- **REQUIRED TASKS**
a: According to the Delhi election analysis, roughly how many Dalit voters are there in Delhi?
b: Reproduce the Delhi election analysis word for word, from "Take the case" up to and including "the swing factor.".

Another aspect of AAP’s phenomenal rise last time was the party’s tremendous traction in the reserved category seats where it won 9 out of 12 contests and BJP was restricted only to 2 SC MLAs. This time there are two factors to watch out for.
First, BJP under Amit Shah has made very strong efforts in wooing Dalits and backward castes of Delhi by even inducting a long time Congresswoman like Krishna Tirath. Second, AAP’s freshness quotient is much lower this time and the party is facing quite a bit of localized anti-incumbency in at least 6 of the SC reserved constituencies.
For instance, Patel Nagar, where AAP has replaced its very unpopular super-rich sitting MLA, Veena Anand, a Jatav, with a Khatig, Hazari lal Chauhan who is himself facing regular local barbs in an anti-dowry case is a typical example of a party that is trying too hard to play the sub-caste game and instead finding itself in a soup.
There are roughly 20 lakh Dalit voters in Delhi, who are being wooed by both BJP and AAP meticulously this time. In fact, our own poll survey surprised us where it seemed BJP had found favour from almost as many Dalit respondents as AAP.
This changing dynamic of AAP-type agitational politics is a very clear example of how the Delhi electoral landscape is now reflecting the reality of January 2015. AAP is now as much a regular political party as others in the fray and voters cannot really make any distinction as they did last time.
Take the case of a high profile constituency like Patparganj, where Manish Sisodhia is facing his own former party colleague, Vinod Kumar Binny as the challenger. It is no longer a walk over for Sisodhia as BJP is putting all-out efforts in giving him a tough fight, especially in wooing Poorvanchalis and Paharis, who had voted for the saffron party in large numbers in the summer of 2014.
BJP’s consistent growth among the Poorvanchalis, Paharis and Punjabis over the last couple of years was then complimented by its tremendous traction in urban Delhi in the LS polls. Congress on the other hand has been in consistent decline throughout all demographics which may have now extended to even Muslims. Yet, Congress may still make an impact in these elections by playing a spoilsport third player in the fold which may affect the swing factor.

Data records

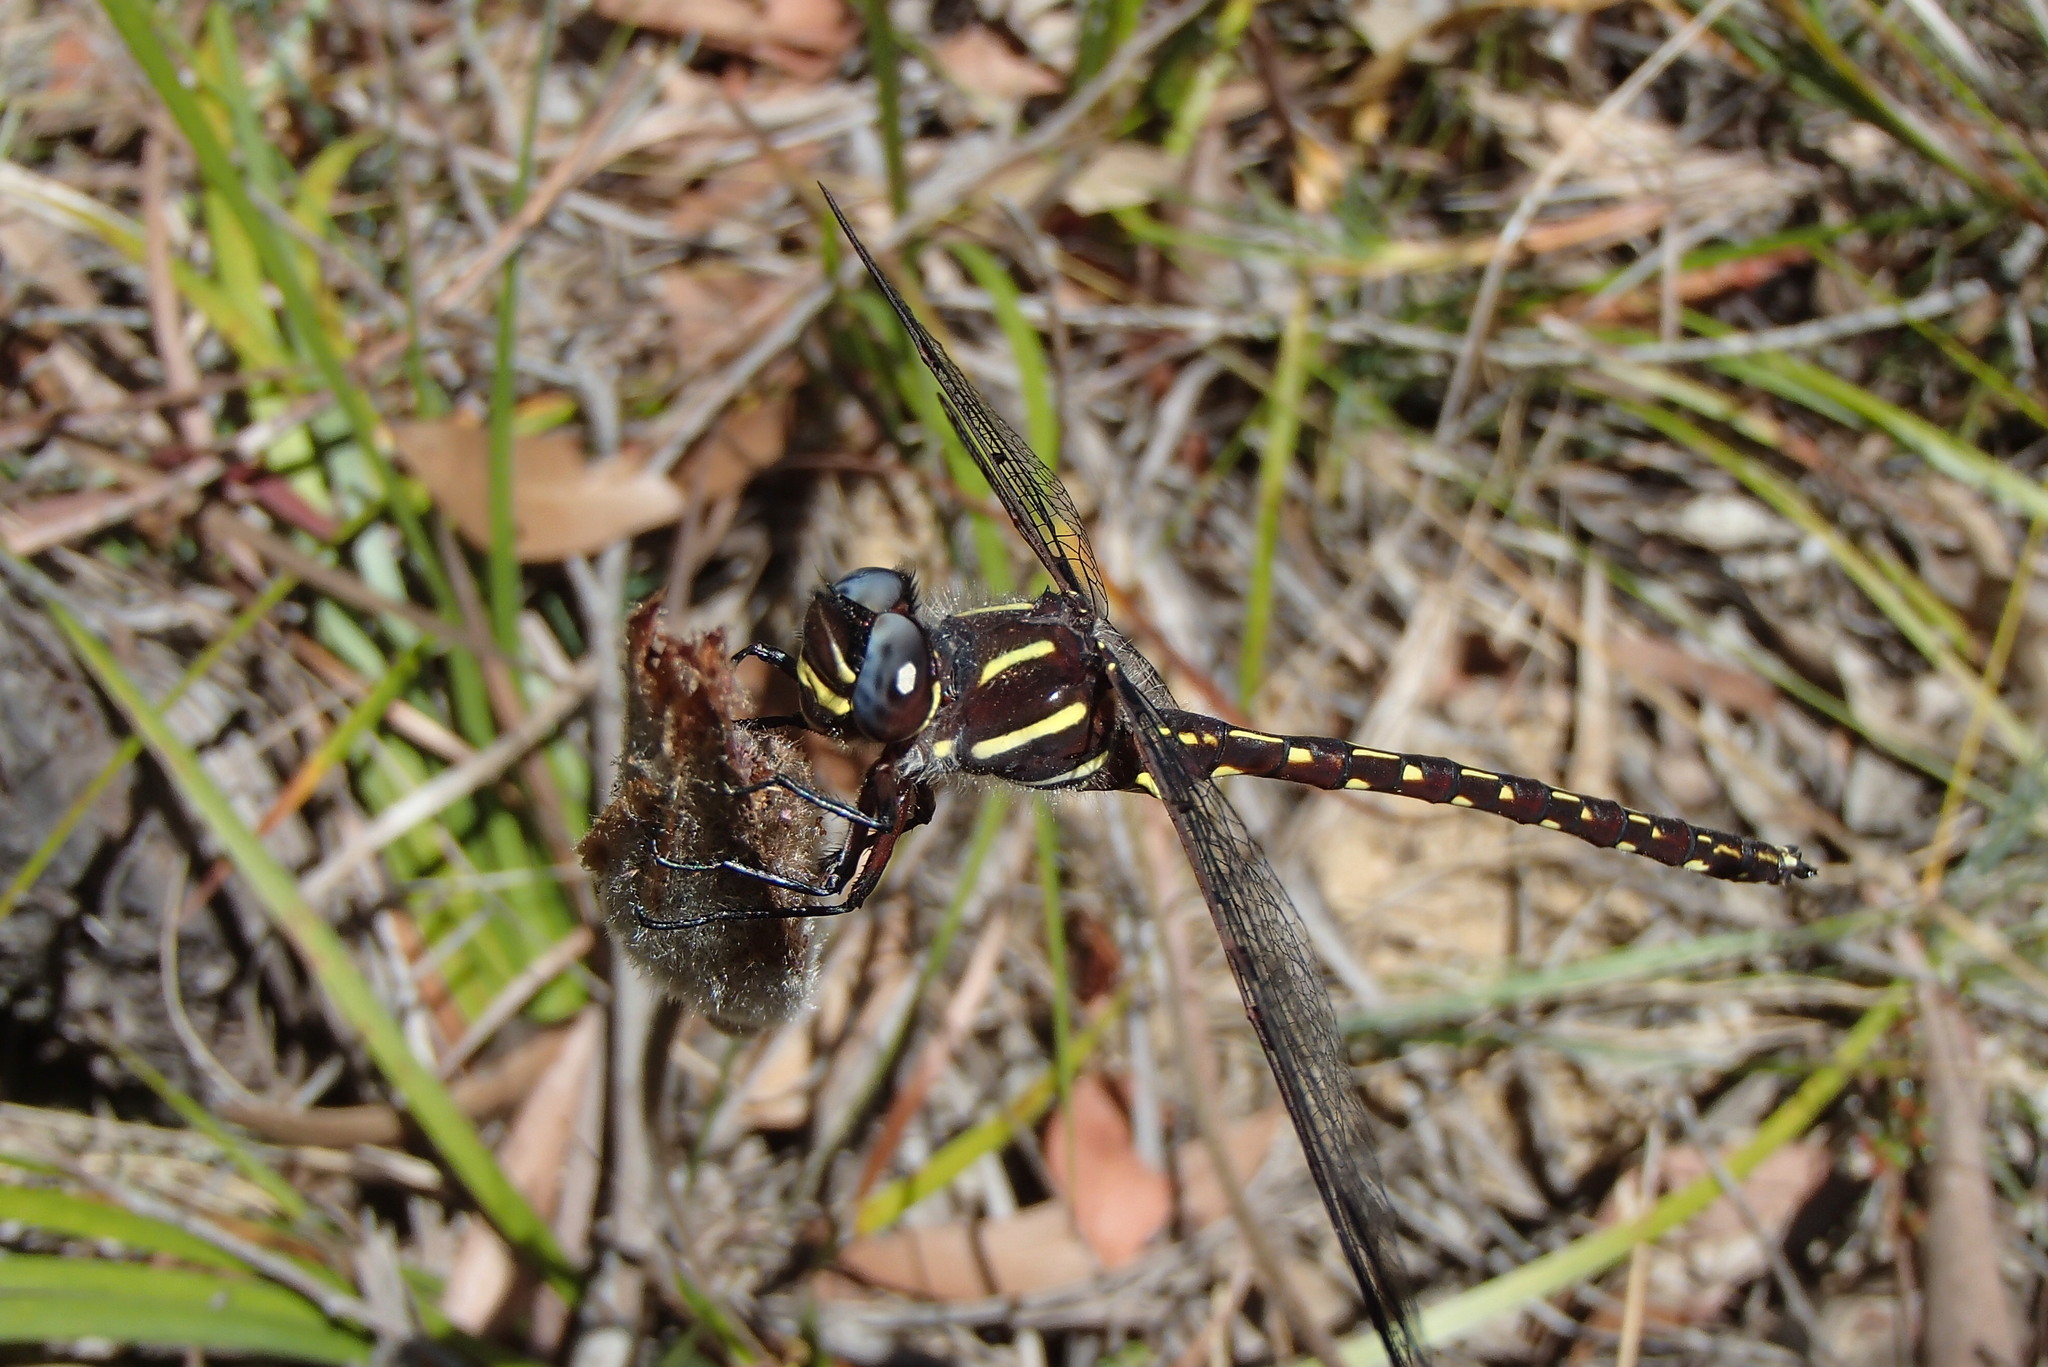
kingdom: Animalia
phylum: Arthropoda
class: Insecta
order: Odonata
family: Austropetaliidae
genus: Austropetalia
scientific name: Austropetalia patricia
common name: Waterfall redspot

- **RESULTS BY TASK**
a: There are roughly 20 lakh Dalit voters in Delhi.

b:
Take the case of a high profile constituency like Patparganj, where Manish Sisodhia is facing his own former party colleague, Vinod Kumar Binny as the challenger. It is no longer a walk over for Sisodhia as BJP is putting all-out efforts in giving him a tough fight, especially in wooing Poorvanchalis and Paharis, who had voted for the saffron party in large numbers in the summer of 2014.
BJP’s consistent growth among the Poorvanchalis, Paharis and Punjabis over the last couple of years was then complimented by its tremendous traction in urban Delhi in the LS polls. Congress on the other hand has been in consistent decline throughout all demographics which may have now extended to even Muslims. Yet, Congress may still make an impact in these elections by playing a spoilsport third player in the fold which may affect the swing factor.